But the “Preventing Online Sales of E-Cigarettes to Children Act” does much more than ending vape mail. The new law will force shippers of nicotine and cannabis vaping products to comply with the
Prevent All Cigarette Trafficking (PACT) Act, which imposes stringent rules on online sellers. (The PACT Act is part of the larger federal Jenkins Act.)
Online retailers will be required to:
- Register with the U.S. Attorney General
- Verify age of customers using a commercially available database
- Use private shipping services that collect an adult signature at the point of delivery
- If selling in states that tax vaping products, sellers must register with the federal government and with the tobacco tax administrators of the states
- Collect all applicable local and state taxes, and affix any required tax stamps to the products sold
- Send each taxing state’s tax administrator a list of all transactions with customers in their state, including the names and addresses of each customer sold to, and the quantities and type of each product sold
- Maintain records for five years of any “delivery interrupted because the carrier or service determines or has reason to believe that the person ordering the delivery is in violation of the [PACT Act]”

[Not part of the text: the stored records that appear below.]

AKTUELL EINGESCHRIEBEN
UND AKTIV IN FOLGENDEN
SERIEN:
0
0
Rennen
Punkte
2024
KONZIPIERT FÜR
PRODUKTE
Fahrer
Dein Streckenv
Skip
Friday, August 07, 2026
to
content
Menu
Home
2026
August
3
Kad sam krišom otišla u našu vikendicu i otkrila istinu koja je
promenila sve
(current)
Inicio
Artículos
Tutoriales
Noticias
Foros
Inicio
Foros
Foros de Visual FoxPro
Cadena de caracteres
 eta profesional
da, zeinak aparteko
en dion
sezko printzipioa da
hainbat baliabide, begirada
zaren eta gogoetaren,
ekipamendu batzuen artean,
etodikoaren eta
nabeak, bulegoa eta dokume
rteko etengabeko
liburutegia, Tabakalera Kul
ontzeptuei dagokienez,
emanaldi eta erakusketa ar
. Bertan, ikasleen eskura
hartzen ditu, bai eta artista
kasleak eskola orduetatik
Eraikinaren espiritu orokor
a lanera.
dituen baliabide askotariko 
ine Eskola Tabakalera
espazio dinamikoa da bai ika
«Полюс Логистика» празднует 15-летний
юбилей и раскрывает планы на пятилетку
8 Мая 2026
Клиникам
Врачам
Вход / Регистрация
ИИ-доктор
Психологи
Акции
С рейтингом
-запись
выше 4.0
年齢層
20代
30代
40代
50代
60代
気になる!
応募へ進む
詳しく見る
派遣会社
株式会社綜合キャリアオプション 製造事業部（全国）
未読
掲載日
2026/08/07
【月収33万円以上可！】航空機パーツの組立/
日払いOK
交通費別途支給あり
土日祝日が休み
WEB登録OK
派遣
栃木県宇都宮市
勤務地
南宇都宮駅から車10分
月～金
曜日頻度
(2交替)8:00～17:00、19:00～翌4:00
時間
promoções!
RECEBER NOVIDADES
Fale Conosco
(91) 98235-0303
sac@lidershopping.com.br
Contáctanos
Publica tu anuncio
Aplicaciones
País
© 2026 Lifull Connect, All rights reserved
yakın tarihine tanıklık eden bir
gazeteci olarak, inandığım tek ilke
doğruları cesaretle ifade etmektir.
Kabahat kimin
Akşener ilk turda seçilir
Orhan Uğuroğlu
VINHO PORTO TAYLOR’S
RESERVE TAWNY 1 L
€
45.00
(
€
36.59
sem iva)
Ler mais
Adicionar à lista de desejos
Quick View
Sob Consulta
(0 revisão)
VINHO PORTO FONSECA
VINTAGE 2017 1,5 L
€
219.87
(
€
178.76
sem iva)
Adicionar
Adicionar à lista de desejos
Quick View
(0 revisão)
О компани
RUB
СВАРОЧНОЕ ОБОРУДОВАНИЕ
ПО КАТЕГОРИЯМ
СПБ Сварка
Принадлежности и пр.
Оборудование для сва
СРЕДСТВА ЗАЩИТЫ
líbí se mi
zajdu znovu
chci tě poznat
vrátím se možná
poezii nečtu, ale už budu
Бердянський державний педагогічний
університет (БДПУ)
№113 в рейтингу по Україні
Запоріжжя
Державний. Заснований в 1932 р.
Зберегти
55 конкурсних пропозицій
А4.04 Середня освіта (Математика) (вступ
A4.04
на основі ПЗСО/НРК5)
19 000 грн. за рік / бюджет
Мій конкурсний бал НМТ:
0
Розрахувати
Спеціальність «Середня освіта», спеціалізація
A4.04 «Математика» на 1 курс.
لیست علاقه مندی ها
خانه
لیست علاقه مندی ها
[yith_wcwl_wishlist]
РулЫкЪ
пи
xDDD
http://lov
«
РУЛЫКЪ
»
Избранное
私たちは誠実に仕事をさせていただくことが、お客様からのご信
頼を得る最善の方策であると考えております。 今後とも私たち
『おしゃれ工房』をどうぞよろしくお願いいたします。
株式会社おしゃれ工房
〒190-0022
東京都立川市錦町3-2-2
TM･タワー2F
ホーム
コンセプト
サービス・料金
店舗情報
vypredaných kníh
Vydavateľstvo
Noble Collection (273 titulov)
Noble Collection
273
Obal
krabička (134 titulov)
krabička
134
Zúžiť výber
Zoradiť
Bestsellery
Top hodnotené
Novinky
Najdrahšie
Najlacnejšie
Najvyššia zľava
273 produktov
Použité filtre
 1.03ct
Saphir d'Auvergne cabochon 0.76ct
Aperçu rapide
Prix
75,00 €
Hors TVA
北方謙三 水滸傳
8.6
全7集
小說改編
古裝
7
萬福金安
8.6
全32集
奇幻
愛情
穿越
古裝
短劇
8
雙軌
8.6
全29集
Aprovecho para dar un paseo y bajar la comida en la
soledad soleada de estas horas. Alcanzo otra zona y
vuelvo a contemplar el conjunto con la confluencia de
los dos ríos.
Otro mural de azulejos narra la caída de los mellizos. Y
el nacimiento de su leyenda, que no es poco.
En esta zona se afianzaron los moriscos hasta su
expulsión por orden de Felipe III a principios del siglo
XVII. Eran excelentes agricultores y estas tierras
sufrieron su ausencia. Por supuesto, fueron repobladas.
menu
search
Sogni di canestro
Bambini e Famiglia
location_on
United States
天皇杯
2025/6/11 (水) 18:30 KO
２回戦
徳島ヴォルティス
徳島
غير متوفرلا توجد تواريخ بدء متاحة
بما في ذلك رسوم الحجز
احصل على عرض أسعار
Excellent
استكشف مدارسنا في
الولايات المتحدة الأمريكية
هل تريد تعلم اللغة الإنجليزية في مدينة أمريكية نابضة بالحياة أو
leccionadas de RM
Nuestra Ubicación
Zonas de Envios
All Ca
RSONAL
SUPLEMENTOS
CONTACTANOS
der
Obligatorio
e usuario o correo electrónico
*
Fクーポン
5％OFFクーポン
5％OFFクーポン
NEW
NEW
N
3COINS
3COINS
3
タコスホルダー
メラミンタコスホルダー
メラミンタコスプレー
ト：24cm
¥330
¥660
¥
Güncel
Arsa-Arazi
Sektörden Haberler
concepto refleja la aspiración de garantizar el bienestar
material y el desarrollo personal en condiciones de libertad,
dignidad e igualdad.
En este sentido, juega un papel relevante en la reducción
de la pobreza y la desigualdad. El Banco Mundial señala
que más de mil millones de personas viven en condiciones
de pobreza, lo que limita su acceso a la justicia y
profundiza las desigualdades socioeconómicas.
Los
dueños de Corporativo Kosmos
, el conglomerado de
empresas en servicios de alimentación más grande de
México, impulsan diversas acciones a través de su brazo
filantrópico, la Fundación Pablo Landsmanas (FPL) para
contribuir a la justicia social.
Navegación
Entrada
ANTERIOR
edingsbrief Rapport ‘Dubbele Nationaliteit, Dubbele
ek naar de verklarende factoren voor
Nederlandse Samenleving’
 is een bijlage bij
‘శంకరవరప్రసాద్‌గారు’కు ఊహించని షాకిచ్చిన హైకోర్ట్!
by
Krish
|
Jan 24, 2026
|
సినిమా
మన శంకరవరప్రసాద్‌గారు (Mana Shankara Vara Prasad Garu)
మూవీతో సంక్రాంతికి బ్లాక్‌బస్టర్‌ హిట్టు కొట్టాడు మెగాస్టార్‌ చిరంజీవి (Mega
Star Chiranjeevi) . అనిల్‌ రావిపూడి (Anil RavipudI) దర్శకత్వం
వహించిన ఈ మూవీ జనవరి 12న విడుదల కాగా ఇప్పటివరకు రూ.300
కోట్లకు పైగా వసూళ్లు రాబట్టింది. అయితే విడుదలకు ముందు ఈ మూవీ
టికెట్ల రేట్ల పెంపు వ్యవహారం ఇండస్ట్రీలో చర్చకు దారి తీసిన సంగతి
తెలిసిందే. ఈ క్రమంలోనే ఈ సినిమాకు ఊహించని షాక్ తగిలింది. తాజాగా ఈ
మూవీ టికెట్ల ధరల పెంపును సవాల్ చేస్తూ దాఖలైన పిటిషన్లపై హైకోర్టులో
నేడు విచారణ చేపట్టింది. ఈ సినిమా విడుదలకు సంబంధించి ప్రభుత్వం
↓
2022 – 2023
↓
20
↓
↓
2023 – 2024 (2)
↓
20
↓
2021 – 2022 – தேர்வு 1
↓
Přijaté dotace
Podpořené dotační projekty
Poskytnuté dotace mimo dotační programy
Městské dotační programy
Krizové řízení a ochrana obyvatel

Sellers who do not register or don’t comply with the shipping and reporting rules of the PACT Act are subject to severe penalties, including up to three years in prison.
“If the increase in shipping costs wasn’t enough, the bill also imposes huge paperwork burdens on small retailers, and backs it up with threats of imprisonment for even innocent mistakes,” American Vaping Association President Gregory Conley said in a statement. “This is not a law designed to regulate the mail-order sale of vaping products to adults; it’s an attempt to eliminate it.”